Dokumen ->
■ ■ ■ ■
In ARKIPEL 2017 - Penal Colony, Asian Young Curator, Festival Updates, Film Screening Reviews
Bahasa Indonesia

Menjadi Subversif dengan Menonton Filem

Selepas lulus kuliah, saya sempat dihadapkan pada situasi kejenuhan yang mungkin pernah dirasakan banyak orang. Tidak ada pekerjaan, tidak ada uang, tidak ada pasangan. Bukan, saya bukannya jenuh dengan kondisi tersebut. Saya hanya jenuh pada orang tua saya yang terus-menerus mempertanyakan kondisi saya, mempermasalahkan bahwa saya terlihat tidak punya tujuan hidup. Saya punya tujuan hidup tentunya: saya ingin duduk bersantai di sofa sambil menonton filem seharian. Sayangnya, kita tidak dapat bersepakat soal apakah itu merupakan tujuan yang baik.

Viru Sahastrabudhhe dalam filem 3 Idiots (2009) pernah berkata: “Hidup adalah sebuah balapan, jika kamu tidak berlari kencang maka kamu akan terinjak-injak.” Inilah realita dunia hari ini. Menghadapi perkembangan teknologi yang semakin cepat, manusia dituntut untuk berlari lebih cepat. Mereka yang lambat akan ditinggalkan sebagai pecundang, sebagai orang yang tidak pantas untuk berbaur dalam masyarakat. Layaknya seekor hamster di atas treadmill, kita dipaksa untuk terus berlari, berlari, dan berlari.

Riar Rizaldi (kanan, kurator) dan Adythia Utama (sutradara Existence) di sesi diskusi usai pemutaran filem.

Lewat program kuratorialnya yang diputar di studio Kineforum pada Selasa, 22 Agustus 2017, Riar Rizaldi mencoba mengajak kita untuk ‘beristirahat sejenak’ dari dunia yang semakin gila ini. Empat filem yang diputar pada malam itu: Movement Arising from Different Relationships (2015), Origin of the Dreams (2015), Existence (2017), dan The Moderators (2017) mengangkat tema yang sama: estetika kecepatan dan keajaiban visual. Di hadapan sekitar 40 penonton yang memenuhi studio Kineforum, Riar Rizaldi berujar bahwa di tengah dunia yang semakin cepat dan tidak lagi mengizinkan kita untuk bernafas, satu-satunya cara untuk menjadi subversif adalah dengan duduk dan bermeditasi untuk mengapresiasi estetika kecepatan itu sendiri.
■ ■ ■ ■
Cuplikan Baris ->
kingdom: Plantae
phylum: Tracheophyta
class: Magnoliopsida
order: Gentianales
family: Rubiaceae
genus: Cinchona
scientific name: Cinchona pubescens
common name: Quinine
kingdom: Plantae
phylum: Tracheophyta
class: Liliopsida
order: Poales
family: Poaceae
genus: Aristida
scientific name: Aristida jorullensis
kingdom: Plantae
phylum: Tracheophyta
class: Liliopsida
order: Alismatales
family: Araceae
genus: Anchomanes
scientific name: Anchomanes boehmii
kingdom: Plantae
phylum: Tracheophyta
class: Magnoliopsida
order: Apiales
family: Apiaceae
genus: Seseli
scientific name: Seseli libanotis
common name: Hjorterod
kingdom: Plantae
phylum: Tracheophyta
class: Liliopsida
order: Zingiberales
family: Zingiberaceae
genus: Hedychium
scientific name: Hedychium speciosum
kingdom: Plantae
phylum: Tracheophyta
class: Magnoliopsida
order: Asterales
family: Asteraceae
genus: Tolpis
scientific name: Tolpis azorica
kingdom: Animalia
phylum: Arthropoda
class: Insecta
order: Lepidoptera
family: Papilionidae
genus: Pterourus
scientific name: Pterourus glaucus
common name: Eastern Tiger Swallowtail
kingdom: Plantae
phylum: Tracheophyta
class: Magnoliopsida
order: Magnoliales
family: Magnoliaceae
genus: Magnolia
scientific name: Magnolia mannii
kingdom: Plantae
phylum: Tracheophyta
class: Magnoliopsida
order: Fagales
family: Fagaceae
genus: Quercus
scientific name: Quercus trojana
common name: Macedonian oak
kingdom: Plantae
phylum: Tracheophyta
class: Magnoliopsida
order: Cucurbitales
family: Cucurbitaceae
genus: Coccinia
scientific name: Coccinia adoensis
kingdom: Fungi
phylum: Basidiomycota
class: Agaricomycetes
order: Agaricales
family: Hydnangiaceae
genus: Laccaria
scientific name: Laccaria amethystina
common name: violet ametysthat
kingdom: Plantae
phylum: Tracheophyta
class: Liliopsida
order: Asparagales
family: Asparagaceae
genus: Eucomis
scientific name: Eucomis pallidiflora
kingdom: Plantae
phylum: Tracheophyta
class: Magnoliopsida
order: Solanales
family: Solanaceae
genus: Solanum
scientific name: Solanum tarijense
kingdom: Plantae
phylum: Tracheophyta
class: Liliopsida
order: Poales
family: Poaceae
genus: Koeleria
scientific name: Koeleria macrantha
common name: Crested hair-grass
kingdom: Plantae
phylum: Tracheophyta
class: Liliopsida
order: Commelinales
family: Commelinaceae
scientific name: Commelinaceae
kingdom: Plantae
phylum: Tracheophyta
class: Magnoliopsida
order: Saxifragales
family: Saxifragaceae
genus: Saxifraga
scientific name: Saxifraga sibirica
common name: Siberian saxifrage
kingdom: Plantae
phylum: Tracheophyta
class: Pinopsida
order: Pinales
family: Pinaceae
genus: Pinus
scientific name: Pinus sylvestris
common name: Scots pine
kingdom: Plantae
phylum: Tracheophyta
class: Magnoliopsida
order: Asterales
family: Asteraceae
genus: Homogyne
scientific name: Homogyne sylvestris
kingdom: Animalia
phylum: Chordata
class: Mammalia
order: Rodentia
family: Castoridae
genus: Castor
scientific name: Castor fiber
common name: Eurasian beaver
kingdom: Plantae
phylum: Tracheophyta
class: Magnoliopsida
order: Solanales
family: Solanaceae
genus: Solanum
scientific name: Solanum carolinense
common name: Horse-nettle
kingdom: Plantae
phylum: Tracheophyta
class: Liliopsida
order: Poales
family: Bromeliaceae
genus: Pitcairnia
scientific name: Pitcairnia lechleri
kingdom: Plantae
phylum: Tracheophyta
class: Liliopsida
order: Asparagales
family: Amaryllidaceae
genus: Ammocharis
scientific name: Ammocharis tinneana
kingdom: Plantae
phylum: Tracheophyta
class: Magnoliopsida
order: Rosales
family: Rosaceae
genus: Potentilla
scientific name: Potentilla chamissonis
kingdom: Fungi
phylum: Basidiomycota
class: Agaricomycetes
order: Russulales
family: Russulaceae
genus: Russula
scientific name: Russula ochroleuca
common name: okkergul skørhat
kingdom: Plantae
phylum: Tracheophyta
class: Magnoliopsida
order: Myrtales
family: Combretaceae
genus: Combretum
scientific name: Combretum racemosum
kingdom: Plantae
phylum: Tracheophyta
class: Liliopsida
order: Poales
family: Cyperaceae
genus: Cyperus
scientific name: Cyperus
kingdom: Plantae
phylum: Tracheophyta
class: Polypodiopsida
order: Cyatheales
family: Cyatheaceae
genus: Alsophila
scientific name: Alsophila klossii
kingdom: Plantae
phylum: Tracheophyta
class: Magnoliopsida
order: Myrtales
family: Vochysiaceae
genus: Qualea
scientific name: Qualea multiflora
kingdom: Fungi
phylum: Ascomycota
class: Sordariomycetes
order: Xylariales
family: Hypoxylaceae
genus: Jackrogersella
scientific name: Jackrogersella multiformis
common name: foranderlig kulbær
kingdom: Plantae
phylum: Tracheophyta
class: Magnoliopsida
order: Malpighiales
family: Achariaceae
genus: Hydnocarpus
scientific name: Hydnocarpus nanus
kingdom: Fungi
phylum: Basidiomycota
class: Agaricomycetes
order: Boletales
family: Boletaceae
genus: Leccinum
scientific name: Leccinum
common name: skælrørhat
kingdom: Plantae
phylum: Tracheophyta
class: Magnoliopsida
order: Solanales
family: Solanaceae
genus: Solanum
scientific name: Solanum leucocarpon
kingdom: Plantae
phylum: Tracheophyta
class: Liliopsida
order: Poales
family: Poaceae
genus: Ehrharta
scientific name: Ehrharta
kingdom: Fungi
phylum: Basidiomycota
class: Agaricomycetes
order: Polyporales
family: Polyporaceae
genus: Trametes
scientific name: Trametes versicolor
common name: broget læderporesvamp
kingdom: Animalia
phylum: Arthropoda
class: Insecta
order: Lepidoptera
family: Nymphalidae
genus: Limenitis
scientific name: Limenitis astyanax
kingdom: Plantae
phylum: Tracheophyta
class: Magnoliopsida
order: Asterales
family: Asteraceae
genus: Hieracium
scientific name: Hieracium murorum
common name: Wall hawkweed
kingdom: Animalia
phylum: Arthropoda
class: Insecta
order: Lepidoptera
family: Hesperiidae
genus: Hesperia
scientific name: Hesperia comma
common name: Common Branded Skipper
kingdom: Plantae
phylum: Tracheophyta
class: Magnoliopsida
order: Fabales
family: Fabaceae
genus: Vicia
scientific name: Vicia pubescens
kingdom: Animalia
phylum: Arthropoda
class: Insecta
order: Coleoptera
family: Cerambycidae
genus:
■ ■ ■ ■
Tugas Anda ->
**1.** Menurut dokumen, berapa kira-kira jumlah penonton yang memenuhi studio Kineforum pada malam pemutaran itu?
**2.** Tuliskan kembali baris data mulai dari baris yang memuat "phylum: Ascomycota" sampai akhir baris data, dengan menukar "order" menjadi "ordo" tanpa mengubah bagian lain.
Baris-baris data ini sama sekali tidak berhubungan dengan dokumen.

Jawaban Berurutan ->
**1.** Sekitar 40 penonton.

**2.**
phylum: Ascomycota
class: Sordariomycetes
ordo: Xylariales
family: Hypoxylaceae
genus: Jackrogersella
scientific name: Jackrogersella multiformis
common name: foranderlig kulbær
kingdom: Plantae
phylum: Tracheophyta
class: Magnoliopsida
ordo: Malpighiales
family: Achariaceae
genus: Hydnocarpus
scientific name: Hydnocarpus nanus
kingdom: Fungi
phylum: Basidiomycota
class: Agaricomycetes
ordo: Boletales
family: Boletaceae
genus: Leccinum
scientific name: Leccinum
common name: skælrørhat
kingdom: Plantae
phylum: Tracheophyta
class: Magnoliopsida
ordo: Solanales
family: Solanaceae
genus: Solanum
scientific name: Solanum leucocarpon
kingdom: Plantae
phylum: Tracheophyta
class: Liliopsida
ordo: Poales
family: Poaceae
genus: Ehrharta
scientific name: Ehrharta
kingdom: Fungi
phylum: Basidiomycota
class: Agaricomycetes
ordo: Polyporales
family: Polyporaceae
genus: Trametes
scientific name: Trametes versicolor
common name: broget læderporesvamp
kingdom: Animalia
phylum: Arthropoda
class: Insecta
ordo: Lepidoptera
family: Nymphalidae
genus: Limenitis
scientific name: Limenitis astyanax
kingdom: Plantae
phylum: Tracheophyta
class: Magnoliopsida
ordo: Asterales
family: Asteraceae
genus: Hieracium
scientific name: Hieracium murorum
common name: Wall hawkweed
kingdom: Animalia
phylum: Arthropoda
class: Insecta
ordo: Lepidoptera
family: Hesperiidae
genus: Hesperia
scientific name: Hesperia comma
common name: Common Branded Skipper
kingdom: Plantae
phylum: Tracheophyta
class: Magnoliopsida
ordo: Fabales
family: Fabaceae
genus: Vicia
scientific name: Vicia pubescens
kingdom: Animalia
phylum: Arthropoda
class: Insecta
ordo: Coleoptera
family: Cerambycidae
genus:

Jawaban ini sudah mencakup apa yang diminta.